Désormais achevé, le roman de cet amour illusoire parait en octobre avec une dédicace à l’autre amour impossible de Fournier : sa sœur, Isabelle Rivière.
Mais Le Grand Meaulnes comme le cœur de Fournier appartient désormais à Simone dont « la monotonie d’exister » s’est changée en « plaisir subtil » depuis la lecture du manuscrit début 1913.
Dès lors, au grand dam d’Isabelle et de Jacques Rivière, elle décidera de l’avenir de l’ouvrage et de son auteur. C’est elle qui, avec Péguy, incite Alain-Fournier à publier chez Emile-Paul et à tenter d’obtenir le prix Goncourt. C’est elle qui présente le manuscrit au président de l'Académie Lucien Descaves et qui mène une campagne effrénée pour que le prix soit décerné à son amant. Et c’est peut-être à cause de l’excès de cette campagne que le jury refusera ce prix à Alain-Fournier. Puis, à son tour, Colombe Blanchet, le second roman - resté inachevé - d'Alain-Fournier, sera tout entier colonisé par Simone qui s'imposera rapidement comme personnage central sous les traits d'Emilie.

La relation tumultueuse et passionnée, intellectuelle autant que charnelle, qu'entretiennent Alain-Fournier et Simone ne sera pas atténuée par la déclaration de guerre. Les deux amants décident de se marier au retour d'Henri, et Simone est alors présentée à Albanie, la mère d'Alain-Fournier qui immédiatement s'éprend de la jeune femme, malgré l'inconvenance de leur relation adultérine.
Les deux femmes vont alors vivre ensemble, dans la maison de Cambo-les-bains, la longue attente des nouvelles du front : « combien je m’estime heureuse d’être auprès de cette femme si bonne et si dévouée. »
Elles se rendent ensemble à Bordeaux "dans l’espoir d’y rencontrer Aristide Briand et de lui demander pour Henri un poste d’interprète aux armées ».
Et, sans savoir qu'Alain-Fournier est porté disparu depuis le 22 septembre, elles ne cessent de lui envoyer jusqu'au 14 octobre des lettres d'espoir et de crainte:
« Je suis à la guerre avec toi, au combat avec toi. Ta mère […] laisse silencieusement couler mes larmes et me dit seulement de loin en loin : « vous savez bien qu’il ne peut rien lui arriver. "
Si quelques jours avant de mourir Alain-Fournier, qui a demandé aux autorités militaires de renvoyer ses affaires en cas de malheur à Madame Casimir-Perier, se soucie encore de son amour pour Yvonne, c'est pour y mettre un terme absolu. Sur une carte-lettre non datée, il implore Marguerite Audoux  de détruire deux lettres témoignant de ses dernières hésitations entre Yvonne et Simone :
« Il y a quelqu’un que j’aime plus que tout au monde. Il ne faut pas qu’un jour ces lettres puissent lui tomber dans les mains et lui faire croire qu’il a pu y avoir partage ou restriction dans mon immense amour. Je compte sur vous d’une façon absolue pour faire brûler ces lettres. »

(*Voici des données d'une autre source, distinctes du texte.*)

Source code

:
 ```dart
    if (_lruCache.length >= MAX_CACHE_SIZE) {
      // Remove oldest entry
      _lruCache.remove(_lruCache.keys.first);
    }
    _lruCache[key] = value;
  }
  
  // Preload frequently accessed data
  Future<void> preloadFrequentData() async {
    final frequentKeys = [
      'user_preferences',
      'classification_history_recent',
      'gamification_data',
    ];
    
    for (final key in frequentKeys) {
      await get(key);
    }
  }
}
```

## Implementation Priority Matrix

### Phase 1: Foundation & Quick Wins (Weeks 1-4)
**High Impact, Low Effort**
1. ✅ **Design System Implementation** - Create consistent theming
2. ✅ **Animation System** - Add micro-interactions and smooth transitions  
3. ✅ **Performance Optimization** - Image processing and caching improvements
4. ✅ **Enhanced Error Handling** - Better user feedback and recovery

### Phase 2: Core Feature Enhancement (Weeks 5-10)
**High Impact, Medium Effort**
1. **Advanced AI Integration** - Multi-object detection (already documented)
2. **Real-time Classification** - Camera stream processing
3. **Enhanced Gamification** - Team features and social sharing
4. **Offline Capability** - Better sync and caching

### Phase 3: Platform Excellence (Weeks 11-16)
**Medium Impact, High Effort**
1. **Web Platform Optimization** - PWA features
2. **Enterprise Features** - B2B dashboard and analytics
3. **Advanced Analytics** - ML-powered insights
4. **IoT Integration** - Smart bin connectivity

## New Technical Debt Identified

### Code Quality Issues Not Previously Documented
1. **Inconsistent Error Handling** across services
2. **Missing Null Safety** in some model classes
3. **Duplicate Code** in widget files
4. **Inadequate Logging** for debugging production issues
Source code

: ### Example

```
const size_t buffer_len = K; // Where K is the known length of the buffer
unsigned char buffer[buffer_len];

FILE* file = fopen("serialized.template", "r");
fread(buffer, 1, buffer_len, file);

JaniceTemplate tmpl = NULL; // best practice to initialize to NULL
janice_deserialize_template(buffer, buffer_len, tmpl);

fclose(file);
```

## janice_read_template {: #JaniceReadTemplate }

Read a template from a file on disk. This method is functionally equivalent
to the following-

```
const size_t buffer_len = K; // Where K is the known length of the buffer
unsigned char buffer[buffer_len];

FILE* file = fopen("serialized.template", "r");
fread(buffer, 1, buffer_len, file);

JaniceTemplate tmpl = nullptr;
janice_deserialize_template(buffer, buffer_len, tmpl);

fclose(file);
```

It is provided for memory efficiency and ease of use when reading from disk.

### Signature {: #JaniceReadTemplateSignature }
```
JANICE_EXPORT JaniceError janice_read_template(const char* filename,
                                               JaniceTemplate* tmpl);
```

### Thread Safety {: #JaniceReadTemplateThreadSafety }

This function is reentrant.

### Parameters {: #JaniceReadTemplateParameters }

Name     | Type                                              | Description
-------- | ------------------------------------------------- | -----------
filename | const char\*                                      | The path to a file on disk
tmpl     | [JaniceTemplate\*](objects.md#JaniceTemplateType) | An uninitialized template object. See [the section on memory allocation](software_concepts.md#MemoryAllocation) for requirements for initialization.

En 1917, lorsqu'Albanie apprend par la presse que Simone doit se marier avec Francois Porché, elle croit encore au retour de son fils dont le corps a disparu et ne peut comprendre une telle désaffection. En réalité, Pauline Benda anéantie par la mort d'Alain-Fournier trouve auprès de  Francois Porché, gravement blessé, un compagnon de douleur. Ils ne se marieront qu'en 1923 pour "sauver ce qu'il restait à sauver" comme Simone le raconte dans son autobiographie "Sous de nouveaux soleils".

Alain-Fournier laissera un hommage apparemment poli à la femme de Claude Casimir-Perier sous la forme d'un envoi autographe sur un exemplaire vélin de Hollande du Grand Meaulnes. Mais sous la dédicace laconique couve le feu de l'ultime passion et seul véritable amour partagé d'Alain-Fournier.